• _Recorded information_:
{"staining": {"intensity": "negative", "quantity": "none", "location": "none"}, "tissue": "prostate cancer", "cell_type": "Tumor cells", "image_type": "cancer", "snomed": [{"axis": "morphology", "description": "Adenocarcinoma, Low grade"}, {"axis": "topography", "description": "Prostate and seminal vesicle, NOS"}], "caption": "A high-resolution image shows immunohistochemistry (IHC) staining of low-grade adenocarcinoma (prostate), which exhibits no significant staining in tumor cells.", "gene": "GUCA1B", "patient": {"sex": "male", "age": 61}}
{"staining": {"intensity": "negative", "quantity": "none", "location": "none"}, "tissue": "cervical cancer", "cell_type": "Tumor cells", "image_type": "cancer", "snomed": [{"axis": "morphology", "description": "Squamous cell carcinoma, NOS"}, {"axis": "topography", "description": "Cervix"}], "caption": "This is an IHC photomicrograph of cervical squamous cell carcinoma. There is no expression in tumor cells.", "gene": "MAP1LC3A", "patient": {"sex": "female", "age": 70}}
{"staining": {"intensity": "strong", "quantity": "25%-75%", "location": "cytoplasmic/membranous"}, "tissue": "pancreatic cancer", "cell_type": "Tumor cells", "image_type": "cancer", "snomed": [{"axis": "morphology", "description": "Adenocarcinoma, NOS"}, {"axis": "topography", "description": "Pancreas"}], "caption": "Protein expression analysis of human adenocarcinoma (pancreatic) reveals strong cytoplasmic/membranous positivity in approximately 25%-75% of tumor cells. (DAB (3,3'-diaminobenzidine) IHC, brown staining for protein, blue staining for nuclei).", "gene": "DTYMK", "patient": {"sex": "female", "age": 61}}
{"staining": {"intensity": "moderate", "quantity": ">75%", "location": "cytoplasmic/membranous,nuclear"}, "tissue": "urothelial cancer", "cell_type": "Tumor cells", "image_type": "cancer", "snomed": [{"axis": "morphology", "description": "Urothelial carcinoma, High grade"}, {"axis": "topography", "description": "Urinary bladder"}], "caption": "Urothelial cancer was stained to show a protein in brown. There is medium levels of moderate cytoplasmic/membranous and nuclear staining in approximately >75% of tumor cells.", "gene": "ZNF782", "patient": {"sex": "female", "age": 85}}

• _Task to complete_: After reading the data above, print it all again exactly.

• _Output of the task_:
{"staining": {"intensity": "negative", "quantity": "none", "location": "none"}, "tissue": "prostate cancer", "cell_type": "Tumor cells", "image_type": "cancer", "snomed": [{"axis": "morphology", "description": "Adenocarcinoma, Low grade"}, {"axis": "topography", "description": "Prostate and seminal vesicle, NOS"}], "caption": "A high-resolution image shows immunohistochemistry (IHC) staining of low-grade adenocarcinoma (prostate), which exhibits no significant staining in tumor cells.", "gene": "GUCA1B", "patient": {"sex": "male", "age": 61}}
{"staining": {"intensity": "negative", "quantity": "none", "location": "none"}, "tissue": "cervical cancer", "cell_type": "Tumor cells", "image_type": "cancer", "snomed": [{"axis": "morphology", "description": "Squamous cell carcinoma, NOS"}, {"axis": "topography", "description": "Cervix"}], "caption": "This is an IHC photomicrograph of cervical squamous cell carcinoma. There is no expression in tumor cells.", "gene": "MAP1LC3A", "patient": {"sex": "female", "age": 70}}
{"staining": {"intensity": "strong", "quantity": "25%-75%", "location": "cytoplasmic/membranous"}, "tissue": "pancreatic cancer", "cell_type": "Tumor cells", "image_type": "cancer", "snomed": [{"axis": "morphology", "description": "Adenocarcinoma, NOS"}, {"axis": "topography", "description": "Pancreas"}], "caption": "Protein expression analysis of human adenocarcinoma (pancreatic) reveals strong cytoplasmic/membranous positivity in approximately 25%-75% of tumor cells. (DAB (3,3'-diaminobenzidine) IHC, brown staining for protein, blue staining for nuclei).", "gene": "DTYMK", "patient": {"sex": "female", "age": 61}}
{"staining": {"intensity": "moderate", "quantity": ">75%", "location": "cytoplasmic/membranous,nuclear"}, "tissue": "urothelial cancer", "cell_type": "Tumor cells", "image_type": "cancer", "snomed": [{"axis": "morphology", "description": "Urothelial carcinoma, High grade"}, {"axis": "topography", "description": "Urinary bladder"}], "caption": "Urothelial cancer was stained to show a protein in brown. There is medium levels of moderate cytoplasmic/membranous and nuclear staining in approximately >75% of tumor cells.", "gene": "ZNF782", "patient": {"sex": "female", "age": 85}}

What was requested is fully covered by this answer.